Copy nothing but the text: repeat each entry exactly and drop the images.

Start of Material supplied

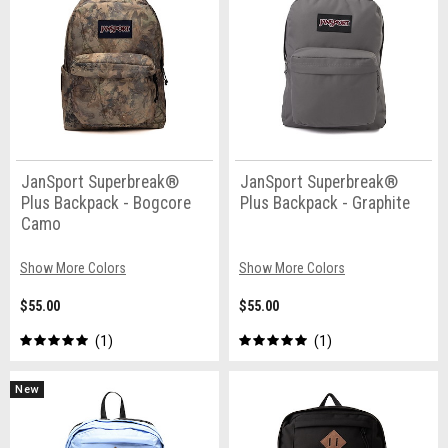
JanSport Superbreak®
JanSport Superbreak®
Plus Backpack - Bogcore
Plus Backpack - Graphite
Camo
Show More Colors
Show More Colors
$55.00
$55.00
1
1
New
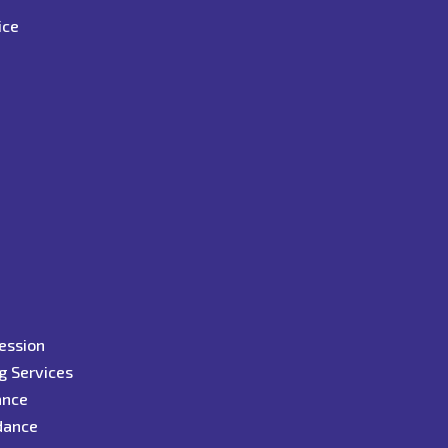
ice
y
ression
g Services
ance
idance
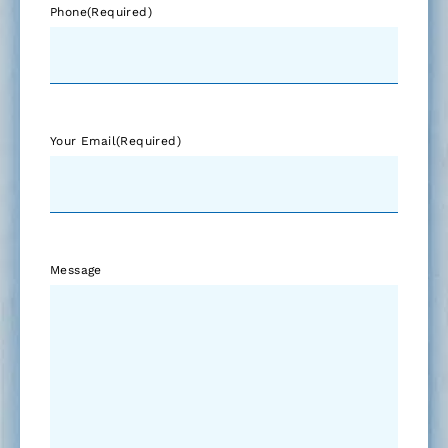
Phone
(Required)
Your Email
(Required)
Message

End of Material supplied

◆ Task response:
JanSport Superbreak®
JanSport Superbreak®
Plus Backpack - Bogcore
Plus Backpack - Graphite
Camo
Show More Colors
Show More Colors
$55.00
$55.00
1
1
New
ice
y
ression
g Services
ance
idance
Phone
(Required)
Your Email
(Required)
Message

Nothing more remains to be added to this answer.